Kaufberatung für Fahrradbekleidung

Wenn es um Radbekleidung geht, sagt der Preis wenig über die Qualität. Das Trikot vom Wühltisch kann das richtige sein, die Hose vom selben Anbieter ein völliger Flop. Und die Binsenweisheit, dass die Sachen eigentlich nur passen müssen, verschweigt die wichtige Rolle des Materials.
Ratlos im Radladen?
Mit den folgenden Tipps findet jeder seine Garderobe für die neue Saison. Denn nur der Geschmack ist wirklich Geschmackssache.

 

Trikots

Ein Radtrikot ist mehr als eine Werbefläche mit Rückentaschen. Es sichert, besonders in Kombination mit einem Funktionsunterhemd, dass der Schweiß gleichmäßig verdunstet. Der Körper kühlt nicht aus und überhitzt nicht.

  • Praktisch alle Radtrikots bestehen aus Polyester. Trotzdem gibt es große Funtionsunterschiede der Fasern, die auch Preisunterschiede rechtfertigen. Zweiflächige Gestricke wie “Drylete” oder Microsensor”, bei denen sich Innen- und Außenseite strukturell unterscheiden, können für stark Schwitzende besser sein als Standardmaterial.
  • Trikots im Raglanschnitt, bei dem die Ärmelnaht vom Kragen Richtung Achsel - und zurück - verläuft, sitzen meist besser als solche im klassischen T-Shirt-Schnitt.
  • Zu weite Trikots verschlechtern die Temperaturregelung und spürbar den Luftwiderstand.
  • Durchgehende Reißverschlüsse haben zwei Nachteile: In Radhaltung werfen solche Trikots Falten am Bauch. Außerdem können die Reißverschlussenden die Hose aufscheuern. Für die Kühlung bergauf genügt es, wenn Zipper oberhalb des Bauchnabels enden.
  • Knallige Farben sind trotz des aktuellen Trends zu dunklen Farbtönen bei Trikot aus Sicherheitsgründen wichtig!
  • Passt das Trikot, reichen die Rückentaschen maximal bis zur Höhe des Steißbeins.
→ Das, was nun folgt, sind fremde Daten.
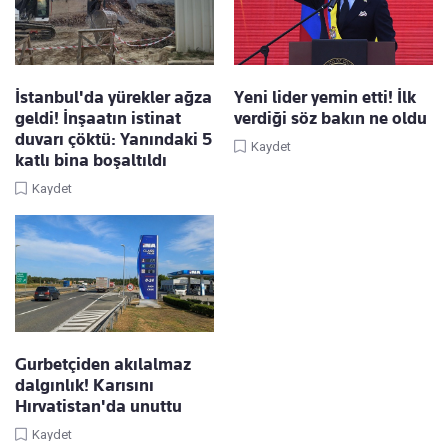
İstanbul'da yürekler ağza
Yeni lider yemin etti! İlk
geldi! İnşaatın istinat
verdiği söz bakın ne oldu
duvarı çöktü: Yanındaki 5
Kaydet
katlı bina boşaltıldı
Kaydet
Gurbetçiden akılalmaz
dalgınlık! Karısını
Hırvatistan'da unuttu
Kaydet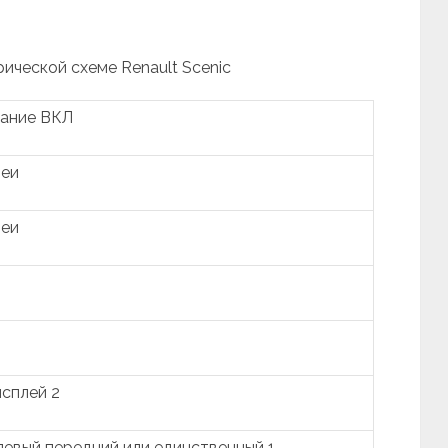
рической схеме Renault Scenic
гание ВКЛ
реи
реи
сплей 2
левый передний или единственный 1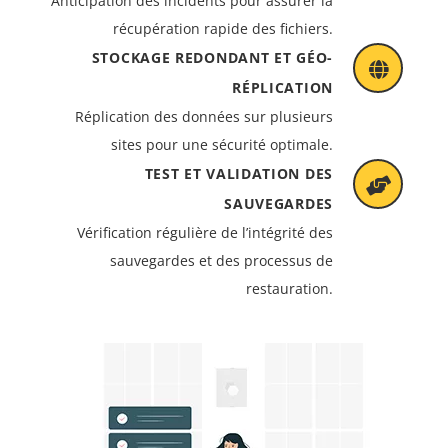
Anticipation des incidents pour assurer la
récupération rapide des fichiers.
STOCKAGE REDONDANT ET GÉO-
RÉPLICATION
Réplication des données sur plusieurs
sites pour une sécurité optimale.
TEST ET VALIDATION DES
SAUVEGARDES
Vérification régulière de l’intégrité des
sauvegardes et des processus de
restauration.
Im Sattel sitzend anprobieren!
  • Trikots mit hohem Elasthan-Anteil sitzen zwar eng, hängen aber schnell durch, wenn man die Rückentaschen bepackt.
  • Die klassischen, senkrecht geteilten und oben offenen Trikottaschen sind weiterhin top, Querliegende Rückentaschen mit seitlichem Reißverschluss taugen für Sportler wenig.
  • Frauentrikots kranken meist an winzigen Rückentäschchen.
  • Die tiefen Dekolletés mancher Frauentrikots eignen sich als Blick, aber auch als Wespenfang. Keine gute Idee.
  • Einteiler sind für Frauen extrem unpraktisch beim “Boxenstopp” unterwegs.

 

Hosen

An der Notwendigkeit spezieller Radhosen gibt es keinen Zweifel - auch nicht daran, dass sie grundsätzlich ohne Unterhose getragen werden. Ihre Preisspanne reicht von etwa 40 bis 180 Euro (Assos), deshalb lohnt ein Blick auf die kleinen Unterschiede.
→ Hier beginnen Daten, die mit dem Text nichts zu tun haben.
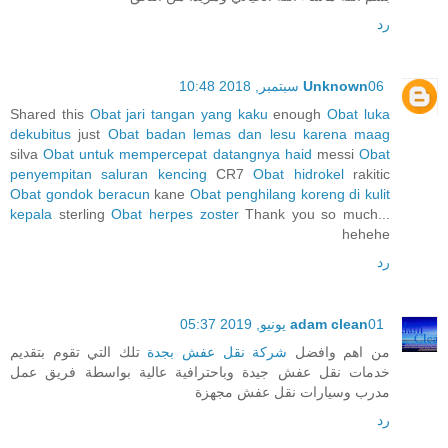
رد
06 سبتمبر, 2018 10:48
Unknown
Shared this
Obat jari tangan yang kaku
enough
Obat luka
dekubitus
just
Obat badan lemas dan lesu karena maag
silva
Obat untuk mempercepat datangnya haid
messi
Obat
penyempitan saluran kencing
CR7
Obat hidrokel
rakitic
Obat gondok beracun
kane
Obat penghilang koreng di kulit
kepala
sterling
Obat herpes zoster
Thank you so much...
hehehe
رد
01 يونيو, 2019 05:37
adam clean
من اهم وافضل
شركة نقل عفش بجدة
تلك التي تقوم بتقديم
خدمات نقل عفش جيدة وباحترافية عالية بواسطة فريق عمل
مدرب وسيارات نقل عفش مجهزة
رد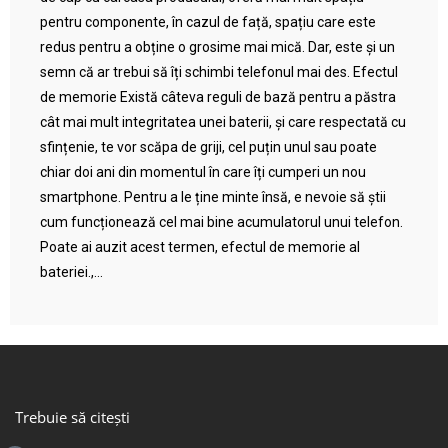
pentru componente, în cazul de față, spațiu care este
redus pentru a obține o grosime mai mică. Dar, este și un
semn că ar trebui să îți schimbi telefonul mai des. Efectul
de memorie Există câteva reguli de bază pentru a păstra
cât mai mult integritatea unei baterii, și care respectată cu
sfințenie, te vor scăpa de griji, cel puțin unul sau poate
chiar doi ani din momentul în care îți cumperi un nou
smartphone. Pentru a le ține minte însă, e nevoie să știi
cum funcționează cel mai bine acumulatorul unui telefon.
Poate ai auzit acest termen, efectul de memorie al
bateriei.,...
Trebuie să citești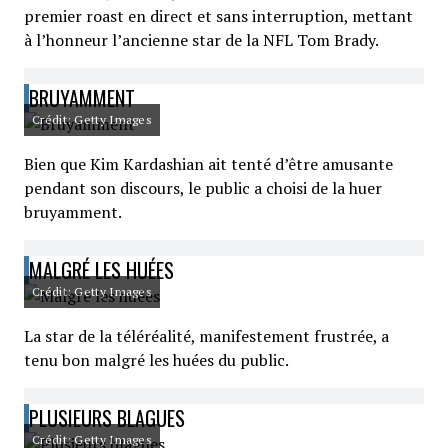
premier roast en direct et sans interruption, mettant
à l’honneur l’ancienne star de la NFL Tom Brady.
BRUYAMMENT
Crédit: Getty Images
Bien que Kim Kardashian ait tenté d’être amusante
pendant son discours, le public a choisi de la huer
bruyamment.
MALGRÉ LES HUÉES
Crédit: Getty Images
La star de la téléréalité, manifestement frustrée, a
tenu bon malgré les huées du public.
PLUSIEURS BLAGUES
Crédit: Getty Images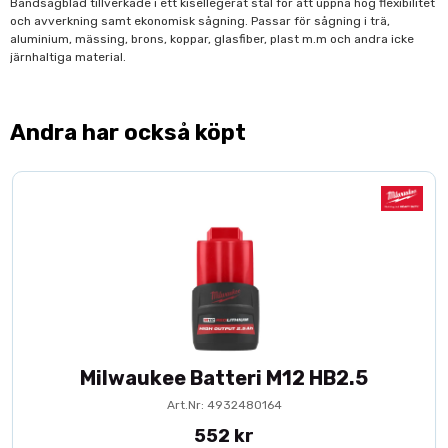
Bandsågblad tillverkade i ett kisellegerat stål för att uppnå hög flexibilitet
och avverkning samt ekonomisk sågning. Passar för sågning i trä,
aluminium, mässing, brons, koppar, glasfiber, plast m.m och andra icke
järnhaltiga material.
Andra har också köpt
Milwaukee Batteri M12 HB2.5
Art.Nr: 4932480164
552 kr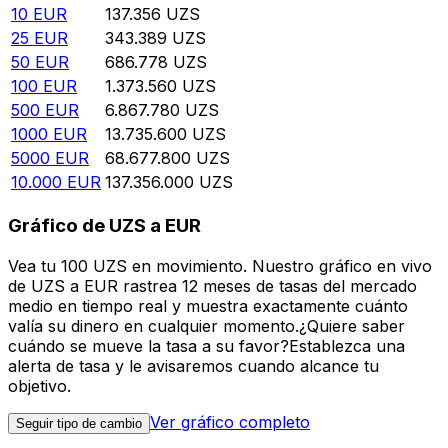
10
EUR
137.356
UZS
25
EUR
343.389
UZS
50
EUR
686.778
UZS
100
EUR
1.373.560
UZS
500
EUR
6.867.780
UZS
1000
EUR
13.735.600
UZS
5000
EUR
68.677.800
UZS
10.000
EUR
137.356.000
UZS
Gráfico de UZS a EUR
Vea tu 100 UZS en movimiento. Nuestro gráfico en vivo
de UZS a EUR rastrea 12 meses de tasas del mercado
medio en tiempo real y muestra exactamente cuánto
valía su dinero en cualquier momento.¿Quiere saber
cuándo se mueve la tasa a su favor?Establezca una
alerta de tasa y le avisaremos cuando alcance tu
objetivo.
Ver gráfico completo
Seguir tipo de cambio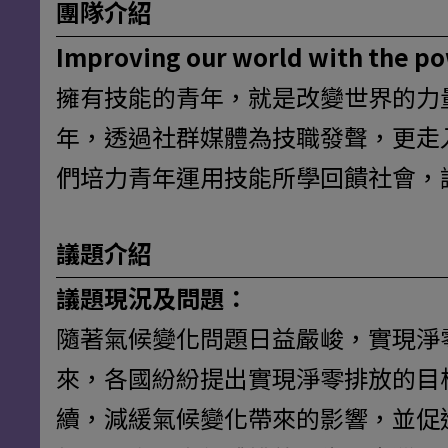
團隊介紹
Improving our world with the pow
擁有技能的青年，就是改變世界的力量來源
年，透過社群媒體為技職發聲，更走
們培力青年運用技能所學回饋社會，
議題介紹
議題現況及問題：
隨著氣候變化問題日益嚴峻，實現淨
來，各國紛紛提出實現淨零排放的目
續，減緩氣候變化帶來的影響，並促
  • Trägerhosen halten das Sitzleder am besten dort, wo es hingehört, Frauen sind in der Trägerfrage unterschiedlicher Meinung. Frühestens bei der Anprobe zeigt sich, ob die Träger unangenehm auf der Brust spannen.
  • Es gibt praktisch nur noch Sitzleder aus Kunstfaser. Leder ist wesentlich schlechter waschbar. Dicker Schaumstoff unter dem Kunstleder sagt nichts über den Fahrkomfort. Die Hauptaufgabe des Schaumstoffes ist es, das Sitzleder in Form zu halten.
  • Mehrteilige Sitzleder sind grundsätzlich weder besser noch schlechter als einteilige. Auf keinen Fall sollte es aber eine Naht geben, die zusammen mit den anderen Nähten der Hose störend aufträgt.
  • Sind Radhosen zu klein, scheuern sie am Rand des Sitzleders. Passiert das trotz passender Hose, kann ein elastisches Leder (etwa bei Assos oder Descente) die teure Lösung sein.
  • Antirutsch-Bündchen im Beinabschluss enthalten meist Latex. Allergiker müssen nach Alternativen suchen oder die Bündchen beim Fahren umklappen. Das ist derzeit ohnehin “chic”.
  • Fast alle Radhosen bestehen aus Polyamid und Elasthan (bekannter Markenname: Lycra). Die Unterschiede liegen im Detail und sind zu erkennen, wenn man die Stoffe über den Daumen spannt und vergleicht: Je feiner und dichter die Fäden verstrickt sind, desto hochwertiger ist meist das Material. Wie haltbar eine Hose ist, lässt sich vor dem Kauf jedoch kaum sagen. Als erstes versagt meist die Naht.
  • Die “Flachnaht”, ein außen sichtbarer Overlock-Stich, erhöht erfahrungsgemäß den Tragekomfort nur wenig. Wichtiger ist, dass sich nicht sämtliche Stoffbahnen in einem Nahtknubbel im Schritt treffen.
  • Hosen, die auf dem Rad passen, kneifen im Stehen fast immer im Schritt. Deshalb unbedingt in Radhaltung anprobieren.
  • Wer die typische scharfkantige Radlerbräune nicht mag, kann verschieden lange Modelle kaufen. Spziell für Frauen gibt es sehr kurze Shorts, die sich jedoch für lange Ausfahrten weniger eignen.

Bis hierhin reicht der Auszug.